* _Document excerpt_:
......
When One of the World’s Largest Flying Machines Crashed in a French Field
S.C. Gwynne Remembers the Tragic History of the British Airship R101
At just after 2:00 a.m. on October 5, 1930, engine mechanic John Henry “Joe” Binks is awakened in his berth by George Short, the engineer of the watch. Short has just left the nacelle where Binks works and knows that Binks is late. Binks jumps from his bunk. Short hands him a cup of hot cocoa and tells him that R101’s five engines, including the one Binks is responsible for, are in good working order. Binks’s graveyard shift is about to begin.
Binks, a cheerful, square-jawed Yorkshireman who was a member of the heroic crew of R33 on its wild North Sea ride, gulps down the cocoa, then heads aft, traveling about 150 feet along the narrow walkway that runs nearly the length of the ship. He heads for his engine car, where he climbs ten feet down a rope ladder to where his thrumming nine-foot-long, two-and-a-half-ton, 650-horsepower diesel engine with its enormous propeller awaits him. On his way to the ladder, he passes Michael Rope going the other way.
He sees Rope hoist himself up into the tangle of girders, wires, gigantic harnesses, and dark, surging gasbags.
What is Rope doing at this late hour? That is a good question. He is the man most responsible for the physical form of R101. But he is not part of the crew for the Egypt-India voyage and has no role in flying the ship. He is a passenger with no official duties. Yet there he is at two in the morning, ascending into the dim, cavernous spaces inside R101’s 777-foot-by-130-foot interior.
Rope, the strict Catholic who moved his family away from Cardington to avoid the alcohol-fueled culture there, has almost certainly not been drinking and socializing with the others. Most likely, he is up in the rigging at that hour because he is worried. Rope wrote the letter four months before raising an alarm about the outer cover, making the heretical suggestion that R101’s flight be delayed.
In the fall of 1929 he protested the letting out of his ingenious wire harnesses. He was ignored then, too. Rope knows that a failed cover means soaked gasbags, and waterlogged goldbeater’s skins tend to split along their seams. He is perhaps just acting rationally, checking on the cover and bags after seven and a half hours of rain and high winds.
......
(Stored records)

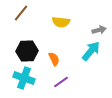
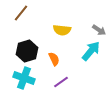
yellow semicircle: moved 1 px right, 8 px down
gray arrow: rotated 48 degrees clockwise
black hexagon: rotated 15 degrees counterclockwise
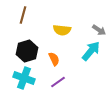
brown line: moved 2 px right, 2 px down; rotated 24 degrees counterclockwise
purple line: moved 3 px left
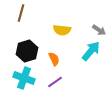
brown line: moved 2 px left, 2 px up
purple line: moved 3 px left
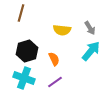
gray arrow: moved 9 px left, 2 px up; rotated 24 degrees clockwise
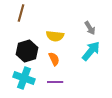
yellow semicircle: moved 7 px left, 6 px down
purple line: rotated 35 degrees clockwise
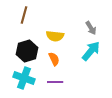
brown line: moved 3 px right, 2 px down
gray arrow: moved 1 px right
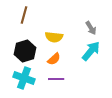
yellow semicircle: moved 1 px left, 1 px down
black hexagon: moved 2 px left
orange semicircle: rotated 72 degrees clockwise
purple line: moved 1 px right, 3 px up
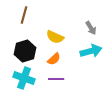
yellow semicircle: moved 1 px right; rotated 18 degrees clockwise
cyan arrow: rotated 35 degrees clockwise
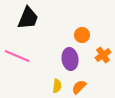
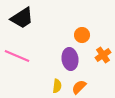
black trapezoid: moved 6 px left; rotated 35 degrees clockwise
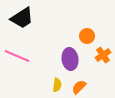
orange circle: moved 5 px right, 1 px down
yellow semicircle: moved 1 px up
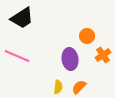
yellow semicircle: moved 1 px right, 2 px down
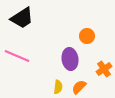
orange cross: moved 1 px right, 14 px down
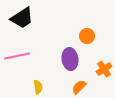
pink line: rotated 35 degrees counterclockwise
yellow semicircle: moved 20 px left; rotated 16 degrees counterclockwise
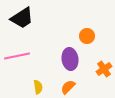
orange semicircle: moved 11 px left
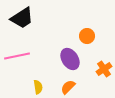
purple ellipse: rotated 25 degrees counterclockwise
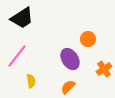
orange circle: moved 1 px right, 3 px down
pink line: rotated 40 degrees counterclockwise
yellow semicircle: moved 7 px left, 6 px up
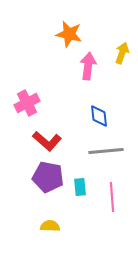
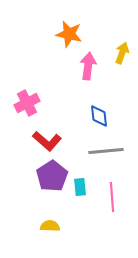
purple pentagon: moved 4 px right, 1 px up; rotated 28 degrees clockwise
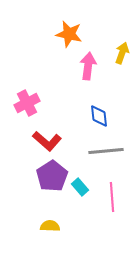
cyan rectangle: rotated 36 degrees counterclockwise
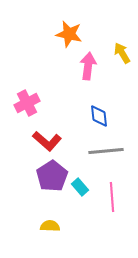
yellow arrow: rotated 50 degrees counterclockwise
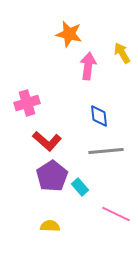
pink cross: rotated 10 degrees clockwise
pink line: moved 4 px right, 17 px down; rotated 60 degrees counterclockwise
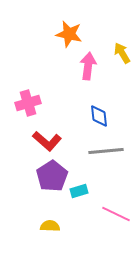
pink cross: moved 1 px right
cyan rectangle: moved 1 px left, 4 px down; rotated 66 degrees counterclockwise
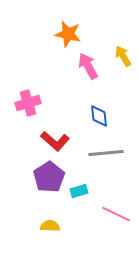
orange star: moved 1 px left
yellow arrow: moved 1 px right, 3 px down
pink arrow: rotated 36 degrees counterclockwise
red L-shape: moved 8 px right
gray line: moved 2 px down
purple pentagon: moved 3 px left, 1 px down
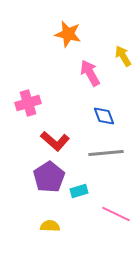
pink arrow: moved 2 px right, 7 px down
blue diamond: moved 5 px right; rotated 15 degrees counterclockwise
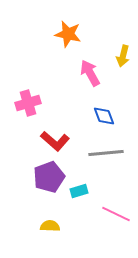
yellow arrow: rotated 135 degrees counterclockwise
purple pentagon: rotated 12 degrees clockwise
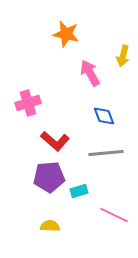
orange star: moved 2 px left
purple pentagon: rotated 16 degrees clockwise
pink line: moved 2 px left, 1 px down
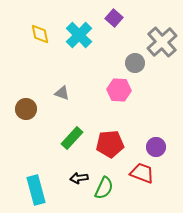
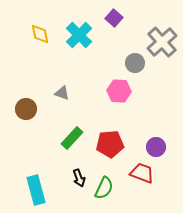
pink hexagon: moved 1 px down
black arrow: rotated 102 degrees counterclockwise
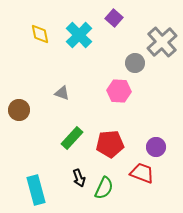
brown circle: moved 7 px left, 1 px down
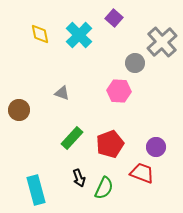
red pentagon: rotated 16 degrees counterclockwise
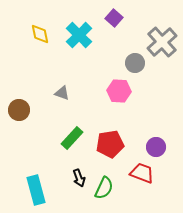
red pentagon: rotated 12 degrees clockwise
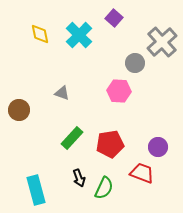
purple circle: moved 2 px right
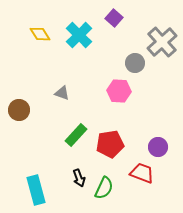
yellow diamond: rotated 20 degrees counterclockwise
green rectangle: moved 4 px right, 3 px up
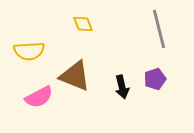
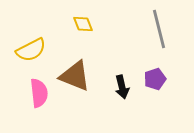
yellow semicircle: moved 2 px right, 1 px up; rotated 24 degrees counterclockwise
pink semicircle: moved 4 px up; rotated 68 degrees counterclockwise
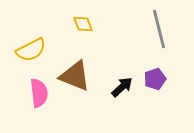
black arrow: rotated 120 degrees counterclockwise
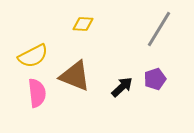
yellow diamond: rotated 65 degrees counterclockwise
gray line: rotated 45 degrees clockwise
yellow semicircle: moved 2 px right, 6 px down
pink semicircle: moved 2 px left
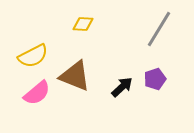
pink semicircle: rotated 56 degrees clockwise
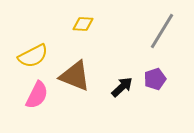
gray line: moved 3 px right, 2 px down
pink semicircle: moved 2 px down; rotated 24 degrees counterclockwise
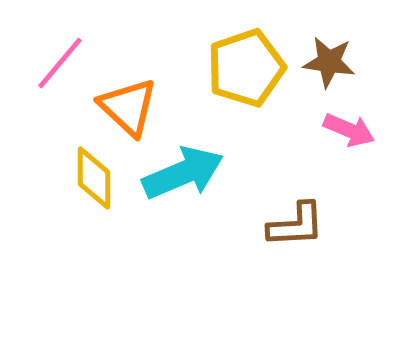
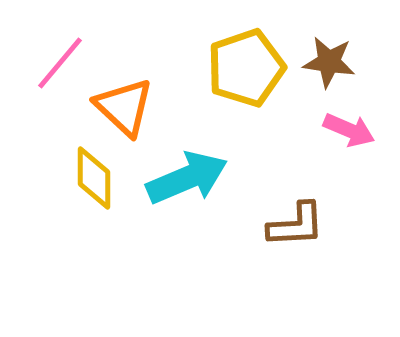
orange triangle: moved 4 px left
cyan arrow: moved 4 px right, 5 px down
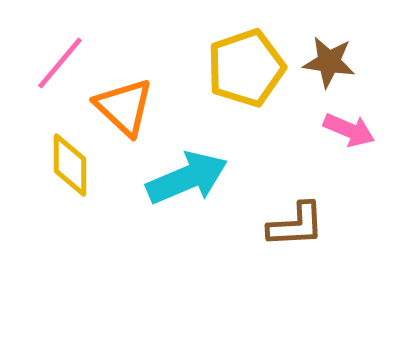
yellow diamond: moved 24 px left, 13 px up
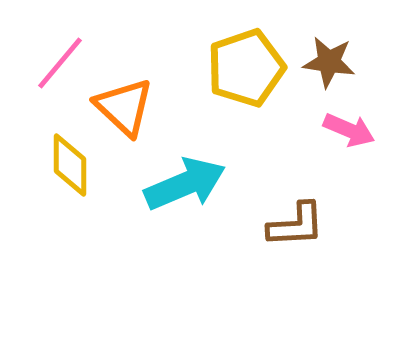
cyan arrow: moved 2 px left, 6 px down
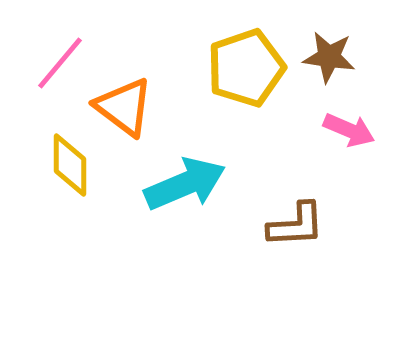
brown star: moved 5 px up
orange triangle: rotated 6 degrees counterclockwise
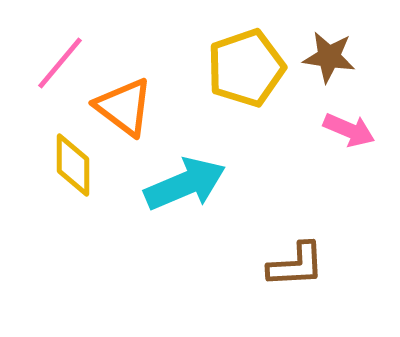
yellow diamond: moved 3 px right
brown L-shape: moved 40 px down
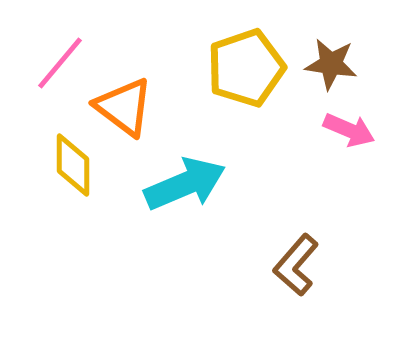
brown star: moved 2 px right, 7 px down
brown L-shape: rotated 134 degrees clockwise
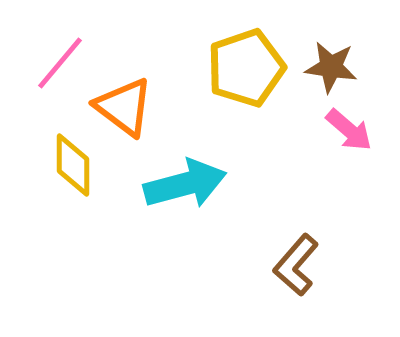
brown star: moved 3 px down
pink arrow: rotated 18 degrees clockwise
cyan arrow: rotated 8 degrees clockwise
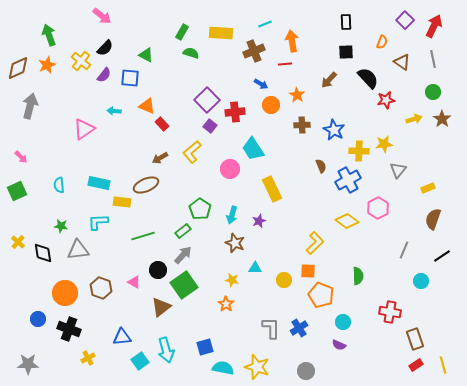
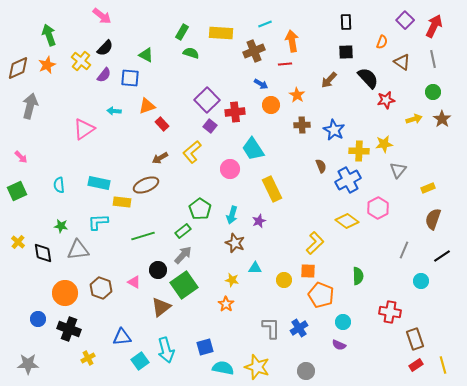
orange triangle at (147, 106): rotated 42 degrees counterclockwise
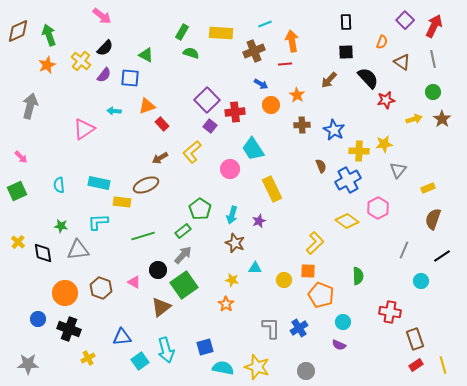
brown diamond at (18, 68): moved 37 px up
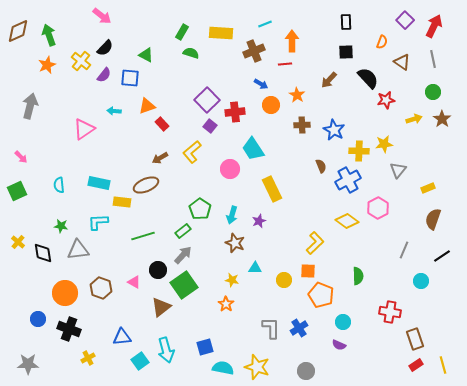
orange arrow at (292, 41): rotated 10 degrees clockwise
......
* _Set exercise 1_:
In the R101 passage, what is the horsepower of the diesel engine that Binks is responsible for?
* _Set exercise 2_:
From the R101 passage, quote the stretch from "What is Rope" through "flight be delayed.".
* _Set exercise 3_:
Condense the paragraph of the R101 passage that begins "Binks, a cheerful, square-jawed Yorkshireman" into a shorter version that keeps its main facts.

* _Exercise response 1_:
650 horsepower.

* _Exercise response 2_:
What is Rope doing at this late hour? That is a good question. He is the man most responsible for the physical form of R101. But he is not part of the crew for the Egypt-India voyage and has no role in flying the ship. He is a passenger with no official duties. Yet there he is at two in the morning, ascending into the dim, cavernous spaces inside R101’s 777-foot-by-130-foot interior.
Rope, the strict Catholic who moved his family away from Cardington to avoid the alcohol-fueled culture there, has almost certainly not been drinking and socializing with the others. Most likely, he is up in the rigging at that hour because he is worried. Rope wrote the letter four months before raising an alarm about the outer cover, making the heretical suggestion that R101’s flight be delayed.

* _Exercise response 3_:
Binks, a cheerful Yorkshireman who had served in the crew of R33 on its North Sea ride, drinks his cocoa and walks about 150 feet aft along the narrow walkway to his engine car. There he climbs ten feet down a rope ladder to his nine-foot, two-and-a-half-ton, 650-horsepower diesel engine and its enormous propeller. On the way to the ladder, he passes Michael Rope heading the other way.